Can Mushrooms Save the World? - Mycofiltration for Urban Storm Water TreatmentAssociation of Construction and Development
March 20, 2014 — 2,209 views
Storm water pollution is a significant issue in urban areas. A major source of concern in this area is contamination from bacteria. Numerous efforts have been made towards the treatment of storm water to inhibit the growth of bacteria in the run off water. Mycofiltration is one of the latest and probably the most innovative approaches to this problem. Here's an account of all you need to know about mycofiltration and how it can help you.
Mycofiltration is a process that utilizes fungi, predominantly mushrooms, to capture the pollutants as well as bacteria from sensitive water bodies such as storm water run offs. Fungi are well known to neutralize bacteria biologically. In simple terms, fungi consume bacteria and secrete metabolites that are antibacterial in nature. The approach harnesses fungal biotechnology to bring about public health and changes in the ecology through environment engineering.
There are several fungal species that can be cultivated in a controlled environment to help filter pathogens from storm water run offs which is the primary concern in treating the water for potable use. The fungal species commonly used for this process neutralize E. coli or Escherichia coli. This method is very popular in the removal of pathogens from contaminated water bodies.

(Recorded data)
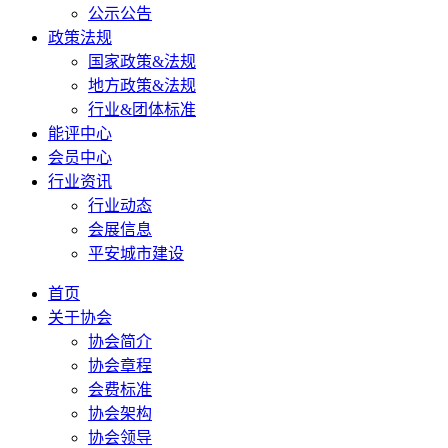
公示公告
政策法规
国家政策&法规
地方政策&法规
行业&团体标准
能评中心
会员中心
行业资讯
行业动态
会展信息
平安城市建设
首页
关于协会
协会简介
协会章程
会费标准
协会架构
协会领导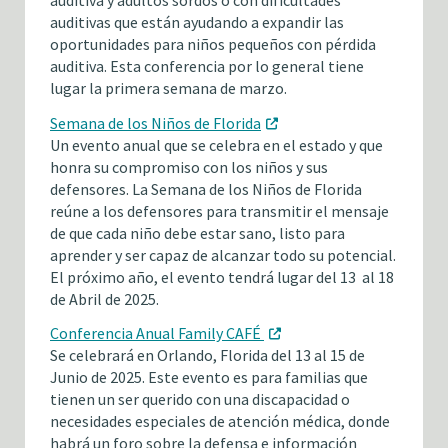
auditiva y adultos sordos o con dificultades
auditivas que están ayudando a expandir las
oportunidades para niños pequeños con pérdida
auditiva. Esta conferencia por lo general tiene
lugar la primera semana de marzo.
Semana de los Niños de Florida
Un evento anual que se celebra en el estado y que
honra su compromiso con los niños y sus
defensores. La Semana de los Niños de Florida
reúne a los defensores para transmitir el mensaje
de que cada niño debe estar sano, listo para
aprender y ser capaz de alcanzar todo su potencial.
El próximo año, el evento tendrá lugar del 13 al 18
de Abril de 2025.
Conferencia Anual Family CAFÉ
Se celebrará en Orlando, Florida del 13 al 15 de
Junio de 2025. Este evento es para familias que
tienen un ser querido con una discapacidad o
necesidades especiales de atención médica, donde
habrá un foro sobre la defensa e información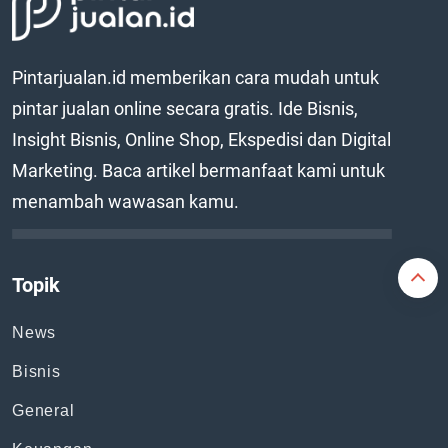
Pintarjualan.id memberikan cara mudah untuk
pintar jualan online secara gratis. Ide Bisnis,
Insight Bisnis, Online Shop, Ekspedisi dan Digital
Marketing. Baca artikel bermanfaat kami untuk
menambah wawasan kamu.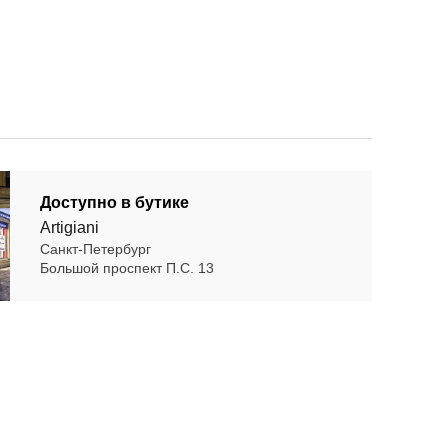
Доступно в бутике
Artigiani
Санкт-Петербург
Большой проспект П.С. 13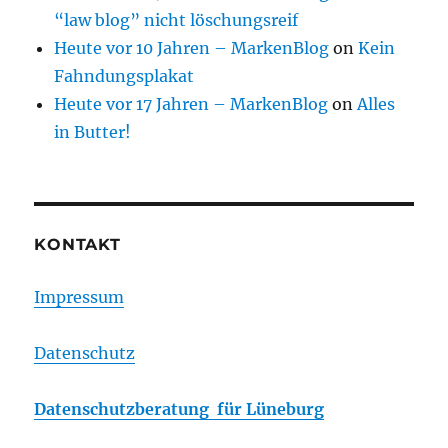
“law blog” nicht löschungsreif
Heute vor 10 Jahren – MarkenBlog
on
Kein
Fahndungsplakat
Heute vor 17 Jahren – MarkenBlog
on
Alles
in Butter!
KONTAKT
Impressum
Datenschutz
Datenschutzberatung für Lüneburg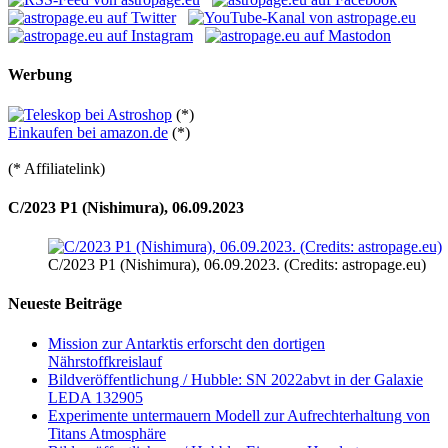
Werbung
(*)
Einkaufen bei amazon.de
(*)
(* Affiliatelink)
C/2023 P1 (Nishimura), 06.09.2023
C/2023 P1 (Nishimura), 06.09.2023. (Credits: astropage.eu)
Neueste Beiträge
Mission zur Antarktis erforscht den dortigen
Nährstoffkreislauf
Bildveröffentlichung / Hubble: SN 2022abvt in der Galaxie
LEDA 132905
Experimente untermauern Modell zur Aufrechterhaltung von
Titans Atmosphäre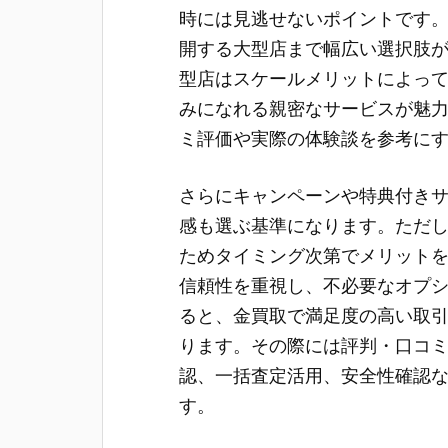
時には見逃せないポイントです
開する大型店まで幅広い選択肢
型店はスケールメリットによっ
みになれる親密なサービスが魅
ミ評価や実際の体験談を参考に
さらにキャンペーンや特典付き
感も選ぶ基準になります。ただ
ためタイミング次第でメリット
信頼性を重視し、不必要なオプ
ると、金買取で満足度の高い取
ります。その際には評判・口コ
認、一括査定活用、安全性確認
す。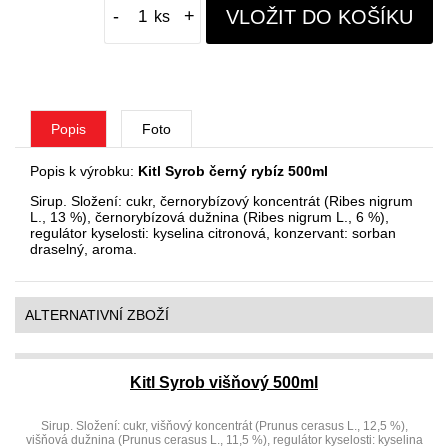
VLOŽIT DO KOŠÍKU
-
+
Popis
Foto
Popis k výrobku:
Kitl Syrob černý rybíz 500ml
Sirup. Složení: cukr, černorybízový koncentrát (Ribes nigrum
L., 13 %), černorybízová dužnina (Ribes nigrum L., 6 %),
regulátor kyselosti: kyselina citronová, konzervant: sorban
draselný, aroma.
ALTERNATIVNÍ ZBOŽÍ
Kitl Syrob višňový 500ml
Sirup. Složení: cukr, višňový koncentrát (Prunus cerasus L., 12,5 %),
višňová dužnina (Prunus cerasus L., 11,5 %), regulátor kyselosti: kyselina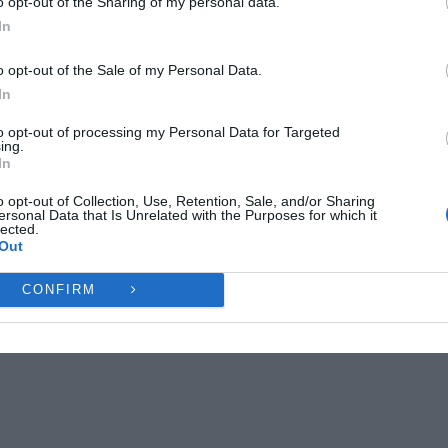
o opt-out of the Sharing of my personal data.
ες λειτουργίες και δυνατότητες.
In
Ή
ΔΕΝ ΑΠΟΔΈΧΟΜΑΙ
ΠΡΟΒΟΛΉ ΠΡΟΤΙΜΉ
o opt-out of the Sale of my Personal Data.
In
Πολιτική Cookies
Πολιτική Απορρήτου
Επικοινωνία
to opt-out of processing my Personal Data for Targeted
ing.
In
o opt-out of Collection, Use, Retention, Sale, and/or Sharing
ersonal Data that Is Unrelated with the Purposes for which it
lected.
Out
CONFIRM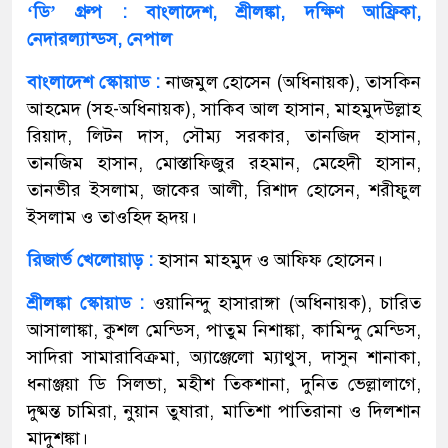
‘ডি’ গ্রুপ : বাংলাদেশ, শ্রীলঙ্কা, দক্ষিণ আফ্রিকা,
নেদারল্যান্ডস, নেপাল
বাংলাদেশ স্কোয়াড :
নাজমুল হোসেন (অধিনায়ক), তাসকিন
আহমেদ (সহ-অধিনায়ক), সাকিব আল হাসান, মাহমুদউল্লাহ
রিয়াদ, লিটন দাস, সৌম্য সরকার, তানজিদ হাসান,
তানজিম হাসান, মোস্তাফিজুর রহমান, মেহেদী হাসান,
তানভীর ইসলাম, জাকের আলী, রিশাদ হোসেন, শরীফুল
ইসলাম ও তাওহিদ হৃদয়।
রিজার্ভ খেলোয়াড় :
হাসান মাহমুদ ও আফিফ হোসেন।
শ্রীলঙ্কা স্কোয়াড :
ওয়ানিন্দু হাসারাঙ্গা (অধিনায়ক), চারিত
আসালাঙ্কা, কুশল মেন্ডিস, পাতুম নিশাঙ্কা, কামিন্দু মেন্ডিস,
সাদিরা সামারাবিক্রমা, অ্যাঞ্জেলো ম্যাথুস, দাসুন শানাকা,
ধনাঞ্জয়া ডি সিলভা, মহীশ তিকশানা, দুনিত ভেল্লালাগে,
দুষ্মন্ত চামিরা, নুয়ান তুষারা, মাতিশা পাতিরানা ও দিলশান
মাদুশঙ্কা।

> [Task list]
(1) Return the passage of the mycofiltration article that opens with the words containing "There are several" and closes with "contaminated water bodies.".
(2) Continue the article on mycofiltration for urban storm water from its last sentence.

> [Task results]
(1)
There are several fungal species that can be cultivated in a controlled environment to help filter pathogens from storm water run offs which is the primary concern in treating the water for potable use. The fungal species commonly used for this process neutralize E. coli or Escherichia coli. This method is very popular in the removal of pathogens from contaminated water bodies.

(2)
Problems with mycofilters
However, there is a need to identify the factors that can affect the efficiency of the mycofilters that neutralize E.coli. There is also a need to standardize the size and other relevant parameters pertaining to the implementation of the filters to meet industry standards. If these parameters are not monitored closely, the fungal colony can eventually lead to a blockage in the storm water drains, leading to further complications.
Benefits of mycofiltration
While there are some concerns regarding the efficiency and permeability of mycofiltration, there are many benefits that suggest that mycofiltration could be an ideal method to treat storm water. The greatest benefit is perhaps the fact that implementation of this process is quite easy and inexpensive. The filters will have minimal impact on the ecology and require a very small space for installation. This could mean that mycofiltration could play an important role in helping municipal managers meet the legal obligations included in the clean water act. In addition to this, the costs involved in implementation of the process are quite low compared to the revenue that can be gained through implementation.